An elderly couple moved through our line. My first reaction was to smile in a kindly manner and then to ignore them. Especially after the little old lady patted Tim’s hand and thanked him for protecting them.
But there was something wrong about them. I wasn’t sure what bothered me, but I examined them more closely than anyone else who’d gone past so far. They gave me weak smiles and kept on staggering through our line.
They still bothered me, to the point where I turned around to watch them. Martini caught my eye and gave me an almost imperceptible nod. They moved past him, and he gave a signal to his security gaggle. The oldsters were stopped.
And instantly started protesting. Loudly. The woman in particular was making quite the scene. They were taken over with our other suspects and separated. The woman was wailing about how she was being manhandled. She garnered a lot of sympathetic looks from the passengers who weren’t corralled with our main suspects.
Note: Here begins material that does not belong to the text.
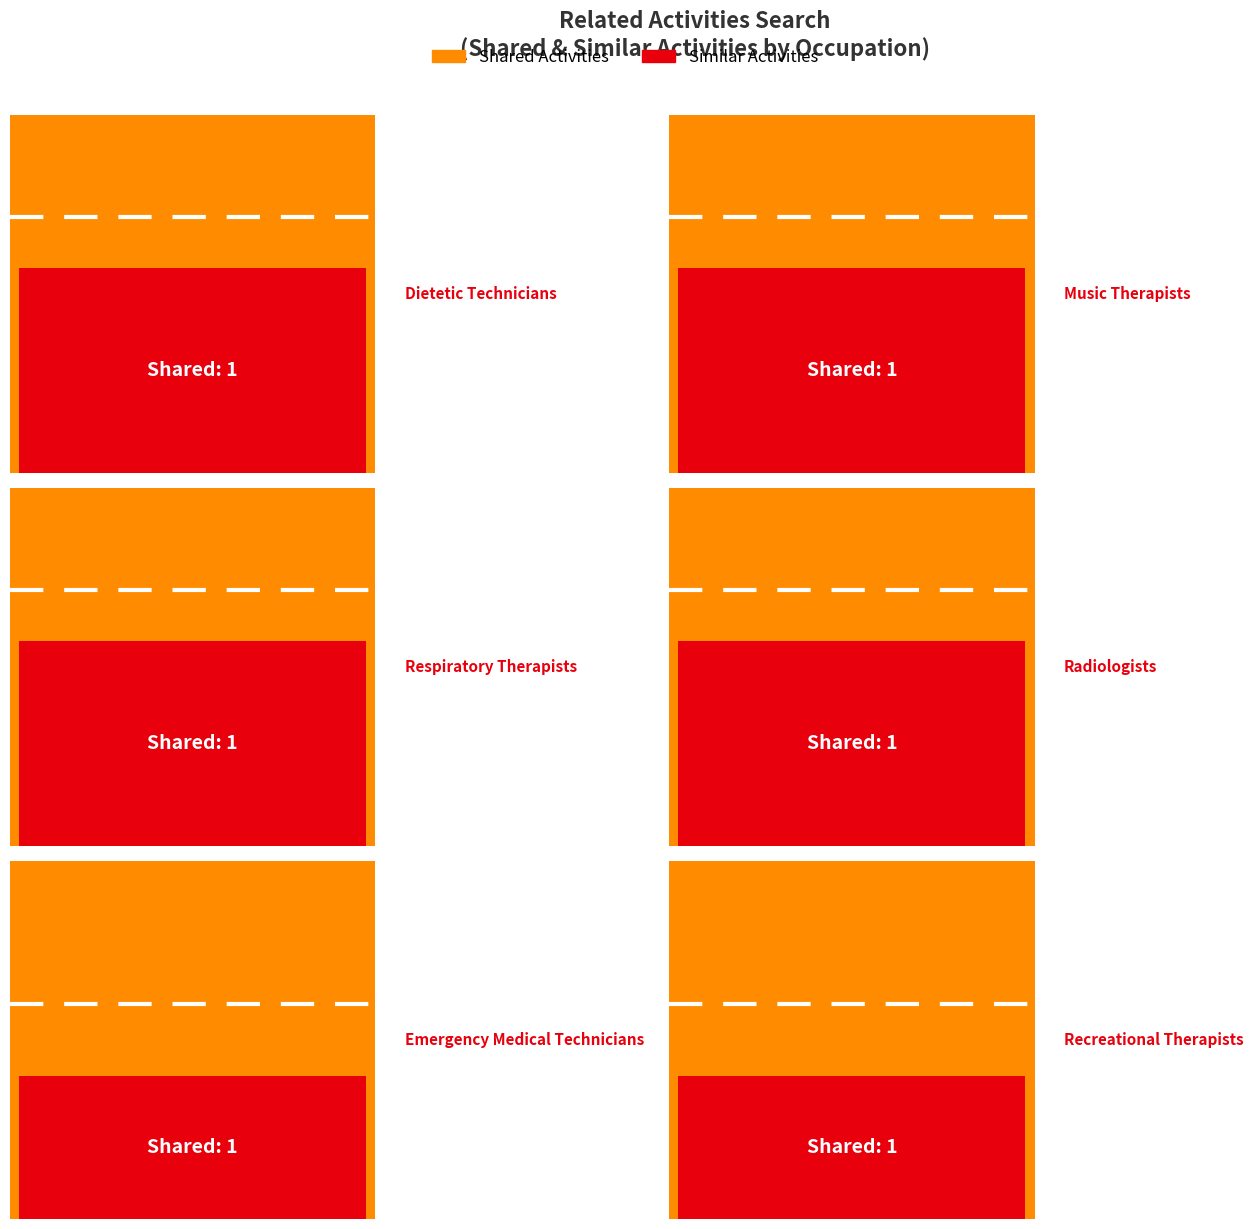

What is the label of the 6th bar from the left?

Recreational Therapists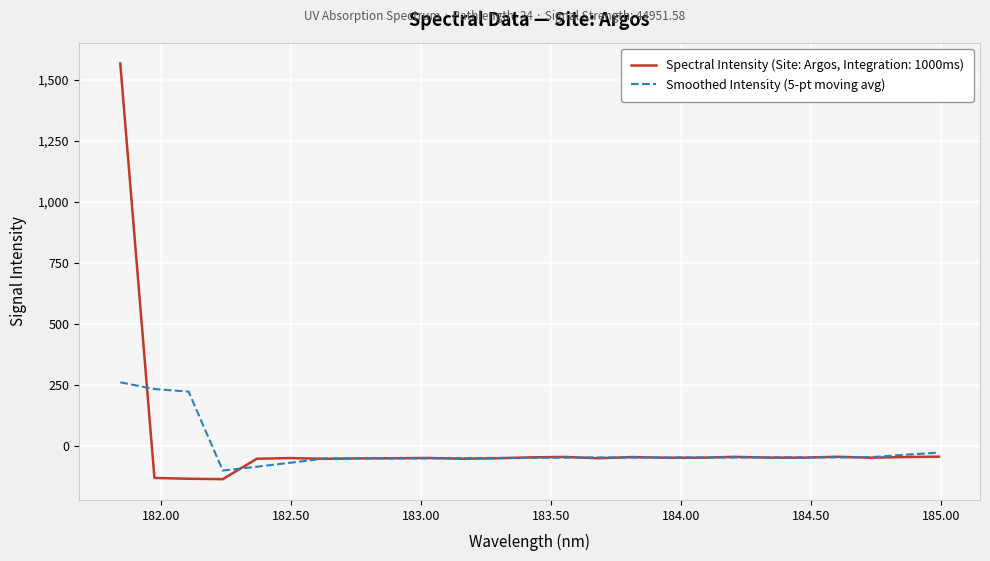

List the series in order of their overall mean, lowest first.

Smoothed Intensity (5-pt moving avg), Spectral Intensity (Site: Argos, Integration: 1000ms)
The next one to have his suspicions raised was Kevin. A young man came out, wearing his iPod headphones and seeming to be just sort of bouncing to the beat. He didn’t look dangerous, and our first two lines let him through. Kevin grabbed him, flung him to the ground, and ripped the iPod and headphones off. “Check these, right now,” he barked to one of the Bomb Squad.
Kevin let the kid up, but he kept the guy’s arm twisted behind his back. An officer came over and slammed hand-cuffs onto the young man. “Yep,” he said to Kevin, then dragged our boy over to our confirmed suspects area.
“What was in the iPod?” I asked him quietly, while more passengers crept through.
“Probably a plastic of some kind.”
“How’d you spot him?”
“He was trying too hard.”
That was it. I spun around and went over to Martini. “There’s something really wrong with those old people.”
He nodded. “Not sure what, but boy did they feel like they’d won the lottery when they got past you.” He gave me a half-smile. “Your new boyfriend seems to be working out well.”